How to relate to adolescents? In his latest essay entitled Call me an adult (Raffaello Cortina Editore, 2025, pp. 224, also e-book) the psychologist and psychotherapist Matteo Lancini approaches this complex question by offering us an unexpected reflection in the introduction.

The first pages of the book, in fact, are entitled “ Ogliastra ”. But what does this beautiful area of Sardinia have to do with an essay on the difficult relationships between adults and adolescents? Well, Matteo Lancini explains that he has been a guest of Ogliastra for holidays for more than forty years and that he has been intrigued, like many, by the extraordinary longevity of the inhabitants of the area. A longevity that has been explained in many ways: the particular climate, the diet, a lifestyle more tied to natural rhythms, therefore less stressful. For Lancini – and there are many who think like him – the real secret of the people of Ogliastra is constituted by the sociability and the strength of relationships . In Ogliastra, a community life is led that not only prolongs life, but pushes people to want to prolong their existence as long as possible.

La copertina del libro
La copertina del libro
La copertina del libro

In short, the relationship is everything . This is the central point for Lancini, whether we are talking about Ogliastra longevity, or whether we are addressing the issue of the relationship that we adults want to build with the youngest, with our children, with the boys and girls we meet as teachers or in any profession in contact with adolescents.
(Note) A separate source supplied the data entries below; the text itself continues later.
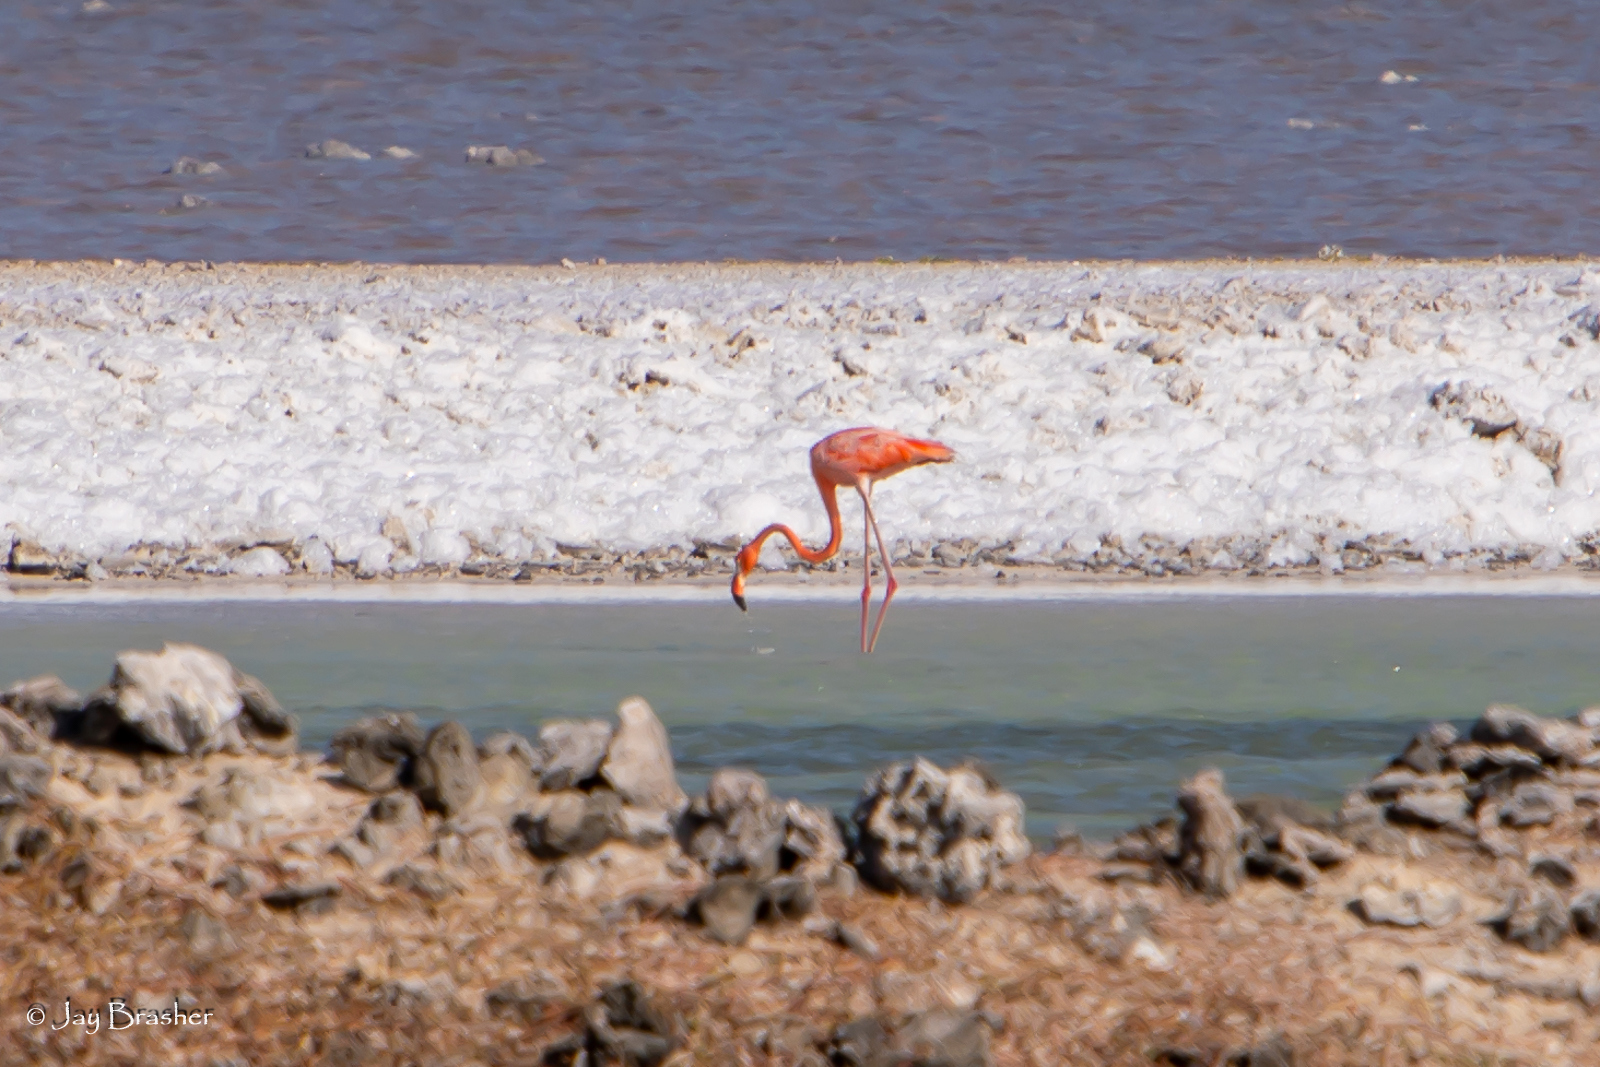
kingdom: Animalia
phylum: Chordata
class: Aves
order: Phoenicopteriformes
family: Phoenicopteridae
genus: Phoenicopterus
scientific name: Phoenicopterus ruber
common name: American flamingo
The relationship is all that a child, a son, a student, a patient needs and it is all that an adult must be able to offer, today more than ever. This means, of course, a relationship based on authenticity, on the real ability to be interested in who the other is and empathize with him or her, starting from their way of being, from their way of interpreting what is happening to them. On the contrary, we must avoid that type of egocentric relationship in which we are too often entangled, a relationship incapable of listening to what our interlocutor has to say, which silences the words and emotions that are too painful and annoying to be welcomed and accepted in an authentic way.

For Lancini, for many adults, it is a matter of operating a real revolution with respect to the dictates of a society where the system of values favors the individual, the expression of oneself to the detriment of authentic listening. A society where too often we expect the other to be authentic, but in our own way so as not to feel inadequate in our role as parents or adults who relate to adolescents. Too often, for the author, we justify our choices by saying to the person in front of us: "We are doing it for your own good" when in fact we do it for ourselves, to feel validated and not have to deal with our weaknesses.

Well, in a society like ours, dissociated, dominated and pervaded by an unprecedented fragility of adult human beings, the only way is to focus on the authenticity of relationships to return to being authoritative and credible points of reference . We must therefore build a relationship model less based on doing and more on staying: we stand still, we listen, we concentrate and pay attention, we stay, even knowing that the teenagers in front of us can tell us about their discomfort, their anger, their fatigue, the absence of friends and prospects. We stay, even if staying means receiving a punch in the stomach, even if the words that boys and girls address to us seem meaningless, hopeless, empty.

As Lancini writes: "True change can only happen if we adults truly listen to our children and students, if we allow their words to penetrate and take root within us, making the plant of being sprout in our belly."

A splendid and tenacious plant like the broom sung by Leopardi in a poem that is not by chance a hymn to solidarity, to humanity, to the hope that despite everything has always been the companion of human beings.